I also managed to forget my travel mug when I went to the rate-the-fall-season-samples Mata Traders event and took a plastic cup from them for my lemonade. (It was a 20 min train ride and a 20 min walk so I was thirsty!) Feck. That cup went in the trash cans available there. I did manage to take the L and walk to their location instead of calling a car so I was proud of myself about that.
I was also running low on bar soap and uh, eyeliner. I usually travel with my own bar soap because hotel soap usually isn't vegan and often involves some kind of plastic packaging anyway. My e.l.f. eyeliner (cruelty free and vegan) just happened to run out this week and since there was a Target nearby and I knew I could get both e.l.f. and soap there, I headed there to look through their offerings.
In addition to the e.l.f. eyeliner (vegan, cruelty-free but sadly in a plastic blister pack, unlike some of their other products which are only in cardboard), I found a new-to-me vegan brand called Hand-to-Hand. Palm oil-free and made in the USA also. They are one of those one-for-one social impact companies as well if that's your thing. But importantly, the bars were wrapped in paper only. No plastic shrink wrap! (Looking at you, Yes to Carrots and 70% of the other brands out there.)
Target also had some super cute plastic-free note cards. Usually they are sold in those stupid plastic-front boxes but there were quite a few sold in cardboard packs -- both this green brand and the Target house brand as well. I have a glut of note cards so I didn't need them but if you do, take note! (Sorry not sorry. Also how is "notecard" not a real compound word according to my spellcheck?) I know this has nothing to do with what I went in there for but I suffer from the illness that makes me to look at every aisle in drugstores and Targets and so forth. It's relaxing to me and therefore, I bring you plastic-free note cards.
Speaking of having to look at everything -- I stopped in Urban Outfitters across the street because a) they were having a buy-one-get-one-half-off sale on those black jeans I wear constantly for work and b) because I like to look at their Urban Renewal stuff, though this season it seems to be mostly butchered Levi's. (I still look at UO even though I know they are design-stealing provocateurs whose leadership supports gag-inducing political candidates. I know.) Anyway, now I feel stupid for even bringing up UO and what I'm about to post next but here I go. Look at this little ceramic mushroom bowl with a leak-proof (albeit plastic) lid!

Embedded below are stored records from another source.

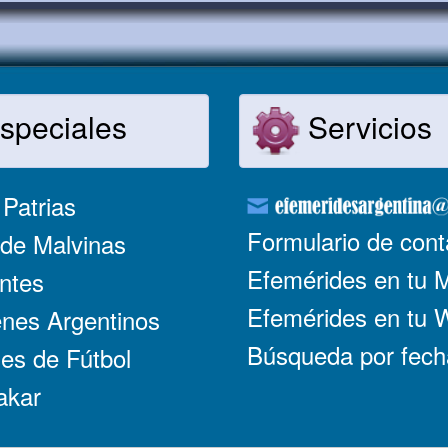
speciales
Servicios
Patrias
Formulario de cont
de Malvinas
Efemérides en tu 
ntes
Efemérides en tu
nes Argentinos
Búsqueda por fech
es de Fútbol
akar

I knew I shouldn't have been as excited about this as I was. (God knows where and how it was made. Plastic lid. Heavy for travel because it's ceramic.) But I couldn't talk myself down from the ledge on this one. Why? First of all -- it's ceramic and feels nice. The lid is pretty secure. It looks like a normal bowl! Also it's in Urban Outfitters housewares. The kids should be encouraged by fashionable mushroom-themed home goods. Inspired to bring their lunch (or breakfast!) (or brunch!) to work! Or school, I guess - wherever the kids go. Go kids, go!
I mean, I didn't get it. I just liked that it would put the idea in someone's head that they could use a reusable container and bring their own food...somewhere, skipping takeout plastic.
This trip has been more successful avoiding plastic than pretty much any other trip in my life. I skipped the Terra chips on the plane, even! I can thank #plasticfreejuly for that inspiration. Thanks, dudes. Hopefully I can continue without the crutch of a hashtag on social media.